* **What to work on**
Write out the listing beneath this instruction in its entirety, exactly as it reads.

* **Data in this exercise**
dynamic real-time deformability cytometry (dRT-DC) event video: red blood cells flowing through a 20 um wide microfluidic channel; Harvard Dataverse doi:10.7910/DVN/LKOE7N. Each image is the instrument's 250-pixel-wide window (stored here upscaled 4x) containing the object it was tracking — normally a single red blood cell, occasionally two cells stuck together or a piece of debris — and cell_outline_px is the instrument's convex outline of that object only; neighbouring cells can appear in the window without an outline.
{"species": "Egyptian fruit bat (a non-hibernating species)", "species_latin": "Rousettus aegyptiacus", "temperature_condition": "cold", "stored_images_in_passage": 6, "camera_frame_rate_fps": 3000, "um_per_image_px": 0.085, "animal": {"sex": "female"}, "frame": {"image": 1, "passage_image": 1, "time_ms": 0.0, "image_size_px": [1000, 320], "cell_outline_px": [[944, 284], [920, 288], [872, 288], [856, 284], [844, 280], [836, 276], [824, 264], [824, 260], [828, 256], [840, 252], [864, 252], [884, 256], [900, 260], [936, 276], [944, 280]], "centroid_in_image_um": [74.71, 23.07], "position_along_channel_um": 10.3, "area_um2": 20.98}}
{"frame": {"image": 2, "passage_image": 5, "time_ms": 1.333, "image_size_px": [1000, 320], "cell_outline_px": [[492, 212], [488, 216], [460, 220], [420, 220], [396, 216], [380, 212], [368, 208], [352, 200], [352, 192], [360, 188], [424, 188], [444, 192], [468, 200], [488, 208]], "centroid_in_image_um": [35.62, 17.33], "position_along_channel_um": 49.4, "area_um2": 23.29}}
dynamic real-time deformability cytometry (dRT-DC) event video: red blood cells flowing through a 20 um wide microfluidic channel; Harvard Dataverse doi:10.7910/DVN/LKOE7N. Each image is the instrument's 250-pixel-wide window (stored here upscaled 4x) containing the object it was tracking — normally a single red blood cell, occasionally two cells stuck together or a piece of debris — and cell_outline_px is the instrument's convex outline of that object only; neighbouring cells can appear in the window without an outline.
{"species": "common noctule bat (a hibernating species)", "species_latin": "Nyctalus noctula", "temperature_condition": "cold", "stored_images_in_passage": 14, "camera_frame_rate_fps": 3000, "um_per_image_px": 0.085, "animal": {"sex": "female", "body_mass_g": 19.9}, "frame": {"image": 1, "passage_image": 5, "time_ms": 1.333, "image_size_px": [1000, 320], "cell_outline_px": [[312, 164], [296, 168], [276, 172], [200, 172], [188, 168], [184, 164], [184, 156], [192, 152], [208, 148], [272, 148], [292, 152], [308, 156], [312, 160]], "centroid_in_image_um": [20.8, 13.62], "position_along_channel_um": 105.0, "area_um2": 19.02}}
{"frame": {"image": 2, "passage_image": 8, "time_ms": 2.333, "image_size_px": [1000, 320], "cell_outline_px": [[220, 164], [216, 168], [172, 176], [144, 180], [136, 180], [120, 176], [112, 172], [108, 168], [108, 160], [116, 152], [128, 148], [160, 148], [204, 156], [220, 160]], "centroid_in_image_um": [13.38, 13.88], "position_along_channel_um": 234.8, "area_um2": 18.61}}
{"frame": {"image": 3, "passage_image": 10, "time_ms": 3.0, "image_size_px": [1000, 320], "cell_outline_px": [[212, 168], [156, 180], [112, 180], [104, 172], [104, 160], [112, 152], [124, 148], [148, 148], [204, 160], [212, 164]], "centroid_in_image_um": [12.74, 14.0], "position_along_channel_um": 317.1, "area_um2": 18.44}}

* **Expected answer**
dynamic real-time deformability cytometry (dRT-DC) event video: red blood cells flowing through a 20 um wide microfluidic channel; Harvard Dataverse doi:10.7910/DVN/LKOE7N. Each image is the instrument's 250-pixel-wide window (stored here upscaled 4x) containing the object it was tracking — normally a single red blood cell, occasionally two cells stuck together or a piece of debris — and cell_outline_px is the instrument's convex outline of that object only; neighbouring cells can appear in the window without an outline.
{"species": "Egyptian fruit bat (a non-hibernating species)", "species_latin": "Rousettus aegyptiacus", "temperature_condition": "cold", "stored_images_in_passage": 6, "camera_frame_rate_fps": 3000, "um_per_image_px": 0.085, "animal": {"sex": "female"}, "frame": {"image": 1, "passage_image": 1, "time_ms": 0.0, "image_size_px": [1000, 320], "cell_outline_px": [[944, 284], [920, 288], [872, 288], [856, 284], [844, 280], [836, 276], [824, 264], [824, 260], [828, 256], [840, 252], [864, 252], [884, 256], [900, 260], [936, 276], [944, 280]], "centroid_in_image_um": [74.71, 23.07], "position_along_channel_um": 10.3, "area_um2": 20.98}}
{"frame": {"image": 2, "passage_image": 5, "time_ms": 1.333, "image_size_px": [1000, 320], "cell_outline_px": [[492, 212], [488, 216], [460, 220], [420, 220], [396, 216], [380, 212], [368, 208], [352, 200], [352, 192], [360, 188], [424, 188], [444, 192], [468, 200], [488, 208]], "centroid_in_image_um": [35.62, 17.33], "position_along_channel_um": 49.4, "area_um2": 23.29}}
dynamic real-time deformability cytometry (dRT-DC) event video: red blood cells flowing through a 20 um wide microfluidic channel; Harvard Dataverse doi:10.7910/DVN/LKOE7N. Each image is the instrument's 250-pixel-wide window (stored here upscaled 4x) containing the object it was tracking — normally a single red blood cell, occasionally two cells stuck together or a piece of debris — and cell_outline_px is the instrument's convex outline of that object only; neighbouring cells can appear in the window without an outline.
{"species": "common noctule bat (a hibernating species)", "species_latin": "Nyctalus noctula", "temperature_condition": "cold", "stored_images_in_passage": 14, "camera_frame_rate_fps": 3000, "um_per_image_px": 0.085, "animal": {"sex": "female", "body_mass_g": 19.9}, "frame": {"image": 1, "passage_image": 5, "time_ms": 1.333, "image_size_px": [1000, 320], "cell_outline_px": [[312, 164], [296, 168], [276, 172], [200, 172], [188, 168], [184, 164], [184, 156], [192, 152], [208, 148], [272, 148], [292, 152], [308, 156], [312, 160]], "centroid_in_image_um": [20.8, 13.62], "position_along_channel_um": 105.0, "area_um2": 19.02}}
{"frame": {"image": 2, "passage_image": 8, "time_ms": 2.333, "image_size_px": [1000, 320], "cell_outline_px": [[220, 164], [216, 168], [172, 176], [144, 180], [136, 180], [120, 176], [112, 172], [108, 168], [108, 160], [116, 152], [128, 148], [160, 148], [204, 156], [220, 160]], "centroid_in_image_um": [13.38, 13.88], "position_along_channel_um": 234.8, "area_um2": 18.61}}
{"frame": {"image": 3, "passage_image": 10, "time_ms": 3.0, "image_size_px": [1000, 320], "cell_outline_px": [[212, 168], [156, 180], [112, 180], [104, 172], [104, 160], [112, 152], [124, 148], [148, 148], [204, 160], [212, 164]], "centroid_in_image_um": [12.74, 14.0], "position_along_channel_um": 317.1, "area_um2": 18.44}}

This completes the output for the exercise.